1Department of Psychiatry, University of British Columbia, 2255 Wesbrook Mall, Vancouver, BC, Canada V6T 2A1
2Department of Orthopaedics and Rehabilitation, Walter Reed National Military Medical Center and Defense and Veterans Brain Injury Center, 11300 Rockville Pike, Suite 1100, North Bethesda, MD 20852, USA
3Department of Neurosciences and Rehabilitation, Tampere University Hospital and University of Tampere Medical School, PL 2000, 33521 Tampere, Finland
4Department of Neurosciences and Rehabilitation and Emergency Department Acuta, Tampere University Hospital, PL 2000, 33521 Tampere, Finland
5Medical Imaging Centre of Pirkanmaa Hospital District and University of Tampere Medical School, PL 2000, 33521 Tampere, Finland

Received 4 November 2011; Revised 3 February 2012; Accepted 27 February 2012

Academic Editor: Anne Felicia Ambrose

Copyright © 2012 Grant L. Iverson et al.
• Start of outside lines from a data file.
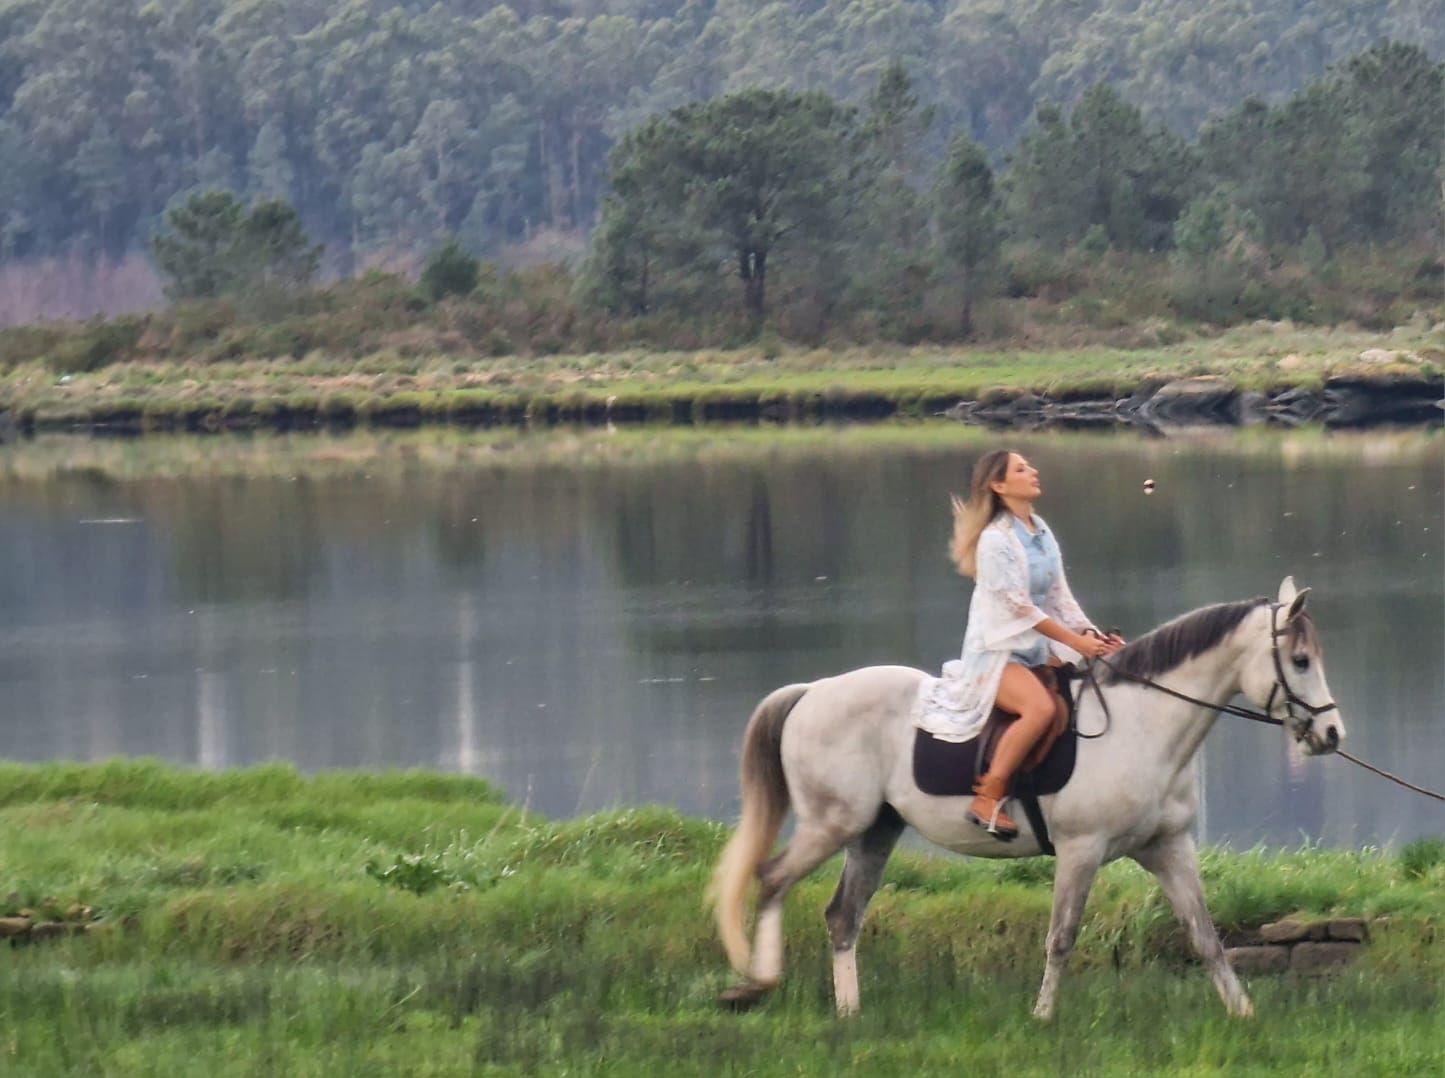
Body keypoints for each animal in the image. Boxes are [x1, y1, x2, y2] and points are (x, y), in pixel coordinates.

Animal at [710, 572, 1340, 1017]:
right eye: (1300, 661)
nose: (1332, 735)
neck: (1145, 724)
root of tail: (811, 691)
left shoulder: (1168, 847)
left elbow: (1206, 937)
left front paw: (1242, 1013)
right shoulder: (1081, 851)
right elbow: (1061, 938)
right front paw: (1042, 1017)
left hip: (874, 832)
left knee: (844, 916)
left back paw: (849, 1013)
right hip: (831, 825)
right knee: (772, 879)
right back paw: (759, 982)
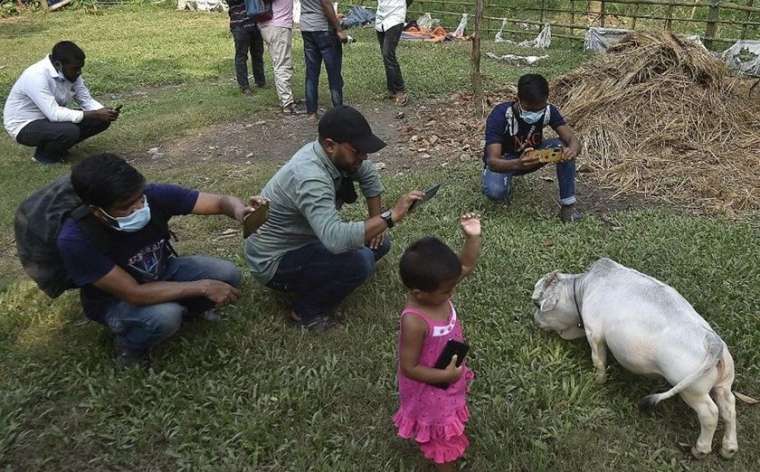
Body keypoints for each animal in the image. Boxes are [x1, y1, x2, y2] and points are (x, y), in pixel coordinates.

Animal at [532, 256, 756, 460]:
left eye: (536, 304)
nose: (535, 320)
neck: (584, 286)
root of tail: (712, 341)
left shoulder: (594, 334)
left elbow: (599, 361)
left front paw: (597, 381)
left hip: (693, 391)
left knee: (710, 413)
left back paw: (700, 449)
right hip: (723, 384)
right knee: (729, 407)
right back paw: (729, 448)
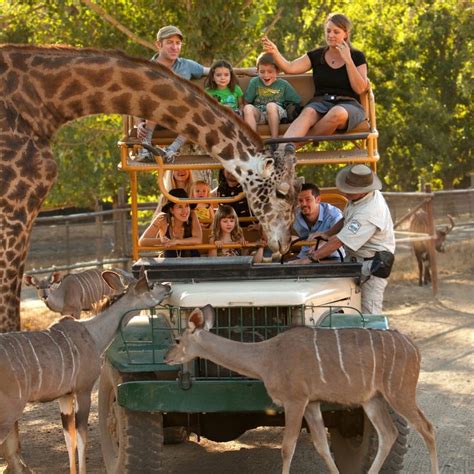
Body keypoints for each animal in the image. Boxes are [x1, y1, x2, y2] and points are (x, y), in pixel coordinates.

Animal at [0, 270, 170, 474]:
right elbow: (82, 437)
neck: (93, 333)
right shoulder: (83, 390)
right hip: (9, 411)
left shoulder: (65, 396)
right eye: (150, 286)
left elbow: (69, 438)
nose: (168, 286)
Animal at [165, 306, 438, 474]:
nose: (167, 358)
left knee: (427, 427)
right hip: (373, 399)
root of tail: (414, 348)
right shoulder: (312, 403)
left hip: (400, 393)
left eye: (177, 340)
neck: (267, 357)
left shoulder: (295, 401)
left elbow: (288, 448)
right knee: (389, 433)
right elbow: (322, 446)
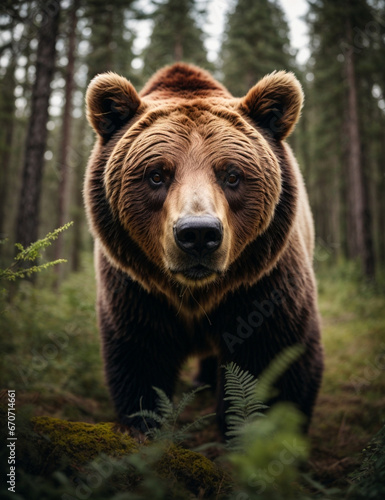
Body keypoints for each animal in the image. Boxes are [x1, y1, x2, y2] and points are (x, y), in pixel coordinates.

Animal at [85, 62, 324, 436]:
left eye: (232, 174)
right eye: (156, 174)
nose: (198, 234)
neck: (196, 294)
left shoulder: (263, 287)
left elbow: (274, 367)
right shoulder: (137, 294)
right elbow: (140, 367)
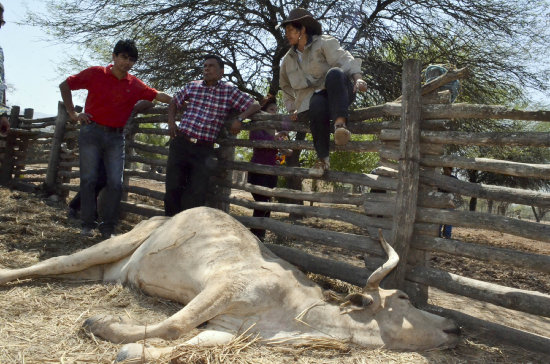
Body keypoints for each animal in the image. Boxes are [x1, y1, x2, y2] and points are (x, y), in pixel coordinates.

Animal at [0, 205, 460, 362]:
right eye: (403, 296)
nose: (455, 326)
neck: (299, 316)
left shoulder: (229, 329)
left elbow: (190, 342)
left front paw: (135, 350)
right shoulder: (225, 288)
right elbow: (175, 325)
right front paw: (100, 325)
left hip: (104, 270)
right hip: (118, 243)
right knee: (49, 263)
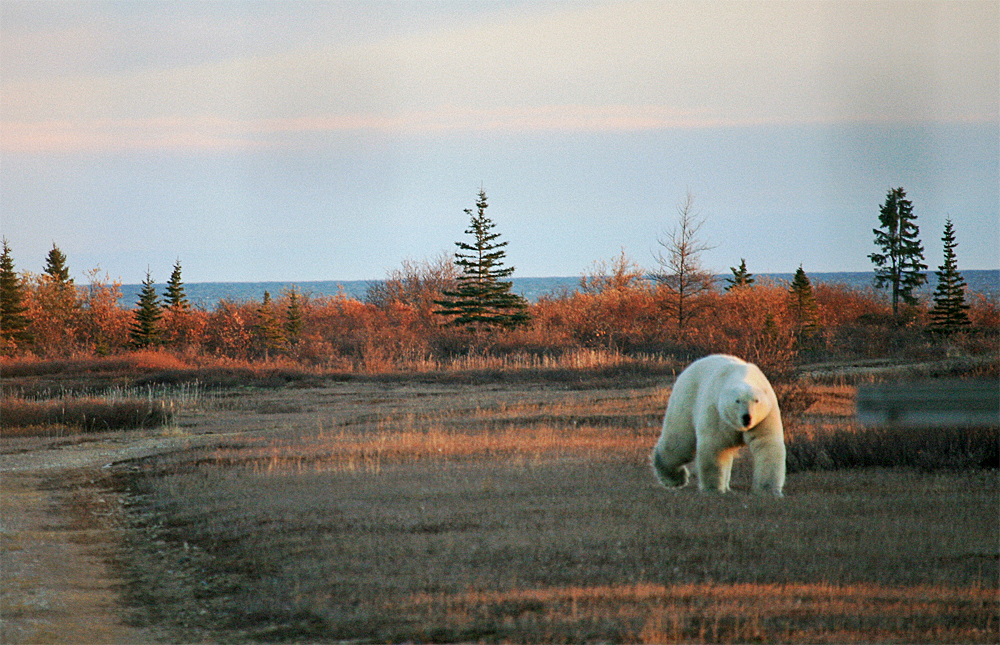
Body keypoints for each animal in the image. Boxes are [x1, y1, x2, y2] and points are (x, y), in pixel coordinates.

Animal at [652, 354, 784, 496]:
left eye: (756, 400)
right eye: (737, 401)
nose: (747, 417)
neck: (742, 375)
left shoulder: (765, 416)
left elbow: (766, 444)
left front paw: (769, 489)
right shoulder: (717, 412)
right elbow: (715, 447)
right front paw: (713, 488)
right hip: (686, 400)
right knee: (680, 442)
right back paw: (674, 478)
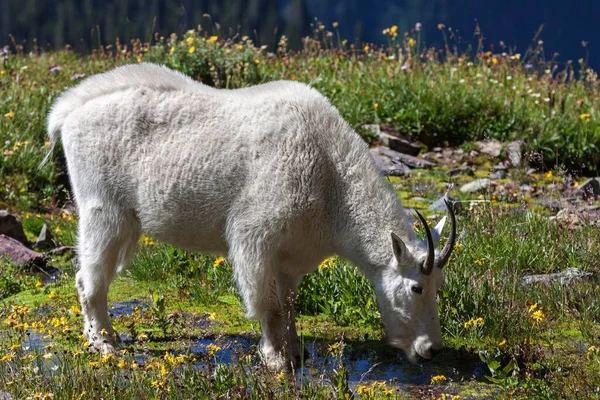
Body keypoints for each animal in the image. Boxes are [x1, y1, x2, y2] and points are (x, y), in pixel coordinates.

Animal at [47, 63, 458, 372]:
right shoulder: (256, 236)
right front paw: (276, 359)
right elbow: (268, 304)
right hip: (102, 206)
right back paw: (103, 343)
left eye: (439, 285)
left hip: (129, 221)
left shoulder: (292, 252)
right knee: (89, 276)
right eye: (416, 287)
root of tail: (67, 114)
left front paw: (296, 350)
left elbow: (289, 303)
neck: (333, 183)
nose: (431, 350)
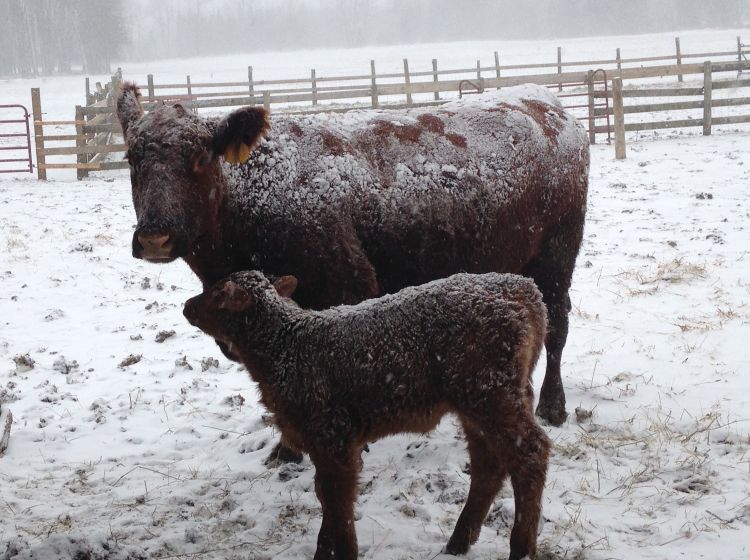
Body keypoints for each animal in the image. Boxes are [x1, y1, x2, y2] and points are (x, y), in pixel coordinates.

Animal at [116, 82, 589, 464]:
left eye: (199, 157)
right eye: (131, 158)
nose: (156, 236)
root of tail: (545, 100)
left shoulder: (348, 287)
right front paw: (286, 450)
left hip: (558, 254)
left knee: (558, 326)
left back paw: (553, 405)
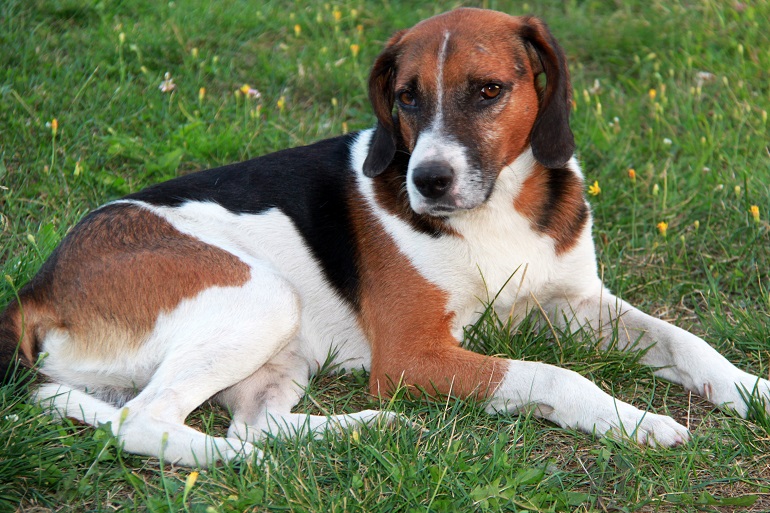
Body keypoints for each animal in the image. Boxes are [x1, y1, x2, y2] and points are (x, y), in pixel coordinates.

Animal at [1, 8, 768, 466]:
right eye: (405, 96)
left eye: (488, 90)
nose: (427, 180)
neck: (494, 208)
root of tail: (34, 290)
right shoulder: (412, 355)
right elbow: (556, 374)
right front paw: (634, 421)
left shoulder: (580, 302)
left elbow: (684, 340)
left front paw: (749, 388)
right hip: (261, 296)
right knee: (144, 419)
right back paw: (263, 470)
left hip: (281, 345)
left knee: (250, 422)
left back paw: (367, 429)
This is an open access article distributed under the Creative Commons Attribution License, which permits unrestricted use, distribution, and reproduction in any medium, provided the original work is properly cited.

Abstract

Objective. To compare acute outcome following complicated versus uncomplicated mild traumatic brain injury (MTBI) using neurocognitive and self-report measures. Method. Participants were 47 patients who presented to the emergency department of Tampere University Hospital, Finland. All completed MRI scanning, self-report measures, and neurocognitive testing at 3-4 weeks after injury. Participants were classified into the complicated MTBI or uncomplicated MTBI group based on the presence/absence of intracranial abnormality on day-of-injury CT scan or 3-4 week MRI scan. Results. There was a large statistically significant difference in time to return to work between groups. The patients with uncomplicated MTBIs had a median of 6.0 days (IQR = 0.75–14.75, range = 0–77) off work compared to a median of 36 days (IQR = 13.5–53, range = 3–315) for the complicated group. There were no significant differences between groups for any of the neurocognitive or self-report measures. There were no differences in the proportion of patients who (a) met criteria for ICD-10 postconcussional disorder or (b) had multiple low scores on the neurocognitive measures. Conclusion. Patients with complicated MTBIs took considerably longer to return to work. They did not perform more poorly on neurocognitive measures or report more symptoms, at 3-4 weeks after injury compared to patients with uncomplicated MTBIs.